Serbia’s Law on Digital Assets went into effect last week. The Serbian parliament has also adopted a set of amendments to the tax regulations covering digital assets and bylaws, which regulate cryptocurrency business in detail.
Among other things, the adopted bylaws specify payments in foreign currencies in connection with digital asset transactions, identification and verification of the identity of a natural person using means of electronic communication (video-identification), licensing of cryptocurrency business and the approval of the National Bank of Serbia.
The Law defines the basic terms related to digital assets, including digital assets themselves, virtual currency, digital asset-related service provider, user of digital assets, white paper and similar terms.
The scope of the Law is defined as the regulation of issuance of digital assets and secondary trading in digital assets in the Republic of Serbia, provision of services related to digital assets, lien and fiduciary rights to digital assets, the competence of the Securities Commission and the National Bank of Serbia as the bodies responsible for supervision of the provisions of this Law.

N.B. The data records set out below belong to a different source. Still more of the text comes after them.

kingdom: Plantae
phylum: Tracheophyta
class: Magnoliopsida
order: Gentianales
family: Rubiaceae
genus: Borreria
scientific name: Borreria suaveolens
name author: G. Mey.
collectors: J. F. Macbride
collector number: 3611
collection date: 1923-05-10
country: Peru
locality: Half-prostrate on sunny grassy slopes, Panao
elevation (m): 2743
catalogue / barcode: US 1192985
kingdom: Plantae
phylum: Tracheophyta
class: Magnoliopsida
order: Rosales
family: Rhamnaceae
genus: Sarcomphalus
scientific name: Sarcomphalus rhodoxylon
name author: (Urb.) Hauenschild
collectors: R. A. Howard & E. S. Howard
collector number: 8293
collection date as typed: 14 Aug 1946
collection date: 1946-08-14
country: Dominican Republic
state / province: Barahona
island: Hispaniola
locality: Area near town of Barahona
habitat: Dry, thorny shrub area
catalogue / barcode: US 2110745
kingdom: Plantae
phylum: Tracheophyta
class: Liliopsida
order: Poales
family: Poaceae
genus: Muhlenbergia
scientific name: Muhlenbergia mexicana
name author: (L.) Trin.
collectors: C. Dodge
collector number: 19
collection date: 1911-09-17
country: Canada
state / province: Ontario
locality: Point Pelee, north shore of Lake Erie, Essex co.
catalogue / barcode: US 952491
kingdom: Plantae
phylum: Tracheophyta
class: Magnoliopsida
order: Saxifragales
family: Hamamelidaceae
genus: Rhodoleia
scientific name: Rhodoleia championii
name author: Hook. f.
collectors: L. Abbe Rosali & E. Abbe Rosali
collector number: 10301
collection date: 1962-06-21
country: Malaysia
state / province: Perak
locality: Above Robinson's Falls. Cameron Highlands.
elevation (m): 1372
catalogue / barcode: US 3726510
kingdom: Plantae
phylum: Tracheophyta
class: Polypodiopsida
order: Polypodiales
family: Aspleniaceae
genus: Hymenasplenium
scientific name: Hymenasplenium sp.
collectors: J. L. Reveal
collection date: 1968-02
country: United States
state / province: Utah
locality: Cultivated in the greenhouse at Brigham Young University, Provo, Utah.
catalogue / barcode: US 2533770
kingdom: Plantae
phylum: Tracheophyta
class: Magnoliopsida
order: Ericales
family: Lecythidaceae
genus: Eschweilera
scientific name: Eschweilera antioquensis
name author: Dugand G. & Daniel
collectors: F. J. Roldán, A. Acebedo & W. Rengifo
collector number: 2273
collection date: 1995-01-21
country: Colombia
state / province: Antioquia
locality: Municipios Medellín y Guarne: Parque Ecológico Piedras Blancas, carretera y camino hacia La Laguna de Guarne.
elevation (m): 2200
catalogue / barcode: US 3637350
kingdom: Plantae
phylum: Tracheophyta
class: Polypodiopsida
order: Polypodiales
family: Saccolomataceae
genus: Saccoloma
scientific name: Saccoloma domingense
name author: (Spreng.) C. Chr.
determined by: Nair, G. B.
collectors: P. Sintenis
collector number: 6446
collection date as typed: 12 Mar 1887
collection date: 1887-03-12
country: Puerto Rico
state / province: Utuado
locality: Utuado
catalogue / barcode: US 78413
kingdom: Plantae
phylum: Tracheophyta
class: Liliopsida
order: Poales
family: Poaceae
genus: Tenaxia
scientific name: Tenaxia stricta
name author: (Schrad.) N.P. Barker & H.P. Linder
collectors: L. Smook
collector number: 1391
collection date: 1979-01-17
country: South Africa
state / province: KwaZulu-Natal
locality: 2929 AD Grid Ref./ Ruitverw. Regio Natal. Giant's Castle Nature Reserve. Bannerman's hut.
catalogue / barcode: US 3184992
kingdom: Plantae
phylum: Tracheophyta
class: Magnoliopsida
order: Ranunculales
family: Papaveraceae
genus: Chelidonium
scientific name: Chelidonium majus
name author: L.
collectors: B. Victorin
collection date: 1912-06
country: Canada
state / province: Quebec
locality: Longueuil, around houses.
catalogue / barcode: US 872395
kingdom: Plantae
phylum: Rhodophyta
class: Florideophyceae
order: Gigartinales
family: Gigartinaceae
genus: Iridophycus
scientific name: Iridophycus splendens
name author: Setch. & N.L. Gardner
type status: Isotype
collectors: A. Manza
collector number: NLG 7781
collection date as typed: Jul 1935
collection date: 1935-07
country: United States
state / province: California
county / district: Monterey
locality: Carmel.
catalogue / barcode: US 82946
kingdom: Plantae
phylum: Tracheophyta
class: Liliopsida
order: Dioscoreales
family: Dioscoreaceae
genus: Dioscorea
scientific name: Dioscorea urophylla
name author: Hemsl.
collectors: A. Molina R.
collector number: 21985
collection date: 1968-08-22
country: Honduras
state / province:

The Law regulates crowdfunding, which maybe represents the most important feature of the Law since it can be seen as an innovative way to obtain capital for SMEs. The Law states that, in order to obtain capital, issuers can issue digital tokens that do not have the characteristics of stocks, nor are they exchangeable for stocks, provided that the total value of the tokens issued for one year does not exceed the amount of 3,000,000 euros.
The law defines the user of digital assets as a physical person, entrepreneur or legal entity, which uses or used a service connected with digital assets or addressed the digital asset-related service provider for the usage of this service. This way, users are awarded certain rights and obligations in the situation when they use the services of digital asset-related service providers, which can be compared with the legal regime and protection that consumers enjoy when buying goods and services with special reference to the electronic conclusion of contracts.
The law also defines the owner of digital assets as a user of digital assets, but also as a person who acquired digital assets regardless of the business relationship established with the provider of services related to digital assets or transactions performed through that provider. The Law here refers to mining of crypto currencies as a way of obtaining them without establishing a business relationship with the provider of services. The Law explicitly allows mining but it also explicitly states that the Law is applicable to mining only if it is managed through a digital asset-related service provider.
The Law provides for the constitution of lien on digital assets, as well as fiduciary rights to digital assets.
The supervisory bodies for the application of the Law are the National Bank of Serbia, for the part of the Law related to crypto currencies as a type of digital assets, and the Securities Commission, for the digital assets that have the characteristics of financial instruments.